Work required:
Print the passage of the article about the Nisqually River house exactly, everything from "Thurston County got" down to "cost about $21,000.".

Johnny Carr watched as the noisy excavator chomped away pieces of his home southeast of Yelm.

“At least it’s kind of cool,” he said. “Like when you’re a little kid and you stack up blocks to knock them over? It’s kind of the same thing. That’s how I’m trying to look at it.”

In about 40 minutes last week the two-story, nearly 1,500-square-foot house became a pile of bricks, glass, lumber, carpet, insulation and rubble.

Carr, a supply sergeant in the Army National Guard, and his wife, Heather, were forced out of their home in December when the Nisqually River changed course during a storm and cut away about 70 feet of their property.

“There was a gradual bank that went down to the river several feet out from here,” Carr said. “The water never came over the grass, until one night it came over and in two days we just kind of lost it all.”

The couple wasn’t able to collect insurance money while their home was standing, even though they couldn’t live in it. And because the home wasn’t on a floodplain — it was 20 feet above the river level — they weren’t required to buy flood insurance when they bought the house for $215,000 in 2011.

They also are running into snarls with insurance companies because water never touched the house, but county officials deemed the structure unsafe to enter.

So far, Carr said they’ve been able to get only a few hundred dollars for the cost of moving and storing items. In addition, a GoFundMe page has raised about $27,500 in donations for the family.

They’re hoping their attorney can sort out financial details with their mortgage lender, Carr said.

Thurston County got a grant from the state Department of Ecology to pay for demolishing the home. Demolition and debris disposal are expected to cost about $21,000.

Excerpted records:
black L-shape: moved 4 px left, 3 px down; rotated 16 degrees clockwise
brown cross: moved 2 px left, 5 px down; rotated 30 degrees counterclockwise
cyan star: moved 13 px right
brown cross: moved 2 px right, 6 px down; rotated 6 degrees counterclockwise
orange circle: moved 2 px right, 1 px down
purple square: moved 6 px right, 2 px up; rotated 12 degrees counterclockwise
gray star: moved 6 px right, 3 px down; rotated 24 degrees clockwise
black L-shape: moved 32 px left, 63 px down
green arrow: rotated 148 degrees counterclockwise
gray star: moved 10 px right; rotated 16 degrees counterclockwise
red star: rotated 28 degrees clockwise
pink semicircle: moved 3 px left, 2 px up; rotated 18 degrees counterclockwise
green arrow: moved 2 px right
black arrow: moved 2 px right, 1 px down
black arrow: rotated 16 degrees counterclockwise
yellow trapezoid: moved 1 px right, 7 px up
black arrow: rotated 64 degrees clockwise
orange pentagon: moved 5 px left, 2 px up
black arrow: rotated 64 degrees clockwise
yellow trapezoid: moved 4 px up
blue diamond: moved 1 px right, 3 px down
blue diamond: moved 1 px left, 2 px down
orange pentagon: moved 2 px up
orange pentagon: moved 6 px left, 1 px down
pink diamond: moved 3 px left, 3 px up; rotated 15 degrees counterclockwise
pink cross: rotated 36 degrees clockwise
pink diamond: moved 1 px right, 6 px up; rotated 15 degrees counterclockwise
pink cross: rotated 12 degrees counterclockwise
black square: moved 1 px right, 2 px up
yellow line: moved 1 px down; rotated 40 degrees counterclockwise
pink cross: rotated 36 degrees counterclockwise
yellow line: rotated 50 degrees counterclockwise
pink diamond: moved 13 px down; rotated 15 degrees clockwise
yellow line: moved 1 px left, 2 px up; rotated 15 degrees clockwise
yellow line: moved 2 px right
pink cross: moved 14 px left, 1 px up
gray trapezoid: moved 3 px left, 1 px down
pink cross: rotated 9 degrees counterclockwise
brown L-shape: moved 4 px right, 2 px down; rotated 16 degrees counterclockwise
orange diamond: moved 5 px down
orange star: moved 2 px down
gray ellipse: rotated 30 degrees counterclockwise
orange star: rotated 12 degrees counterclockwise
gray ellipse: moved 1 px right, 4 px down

Correct output:
Thurston County got a grant from the state Department of Ecology to pay for demolishing the home. Demolition and debris disposal are expected to cost about $21,000.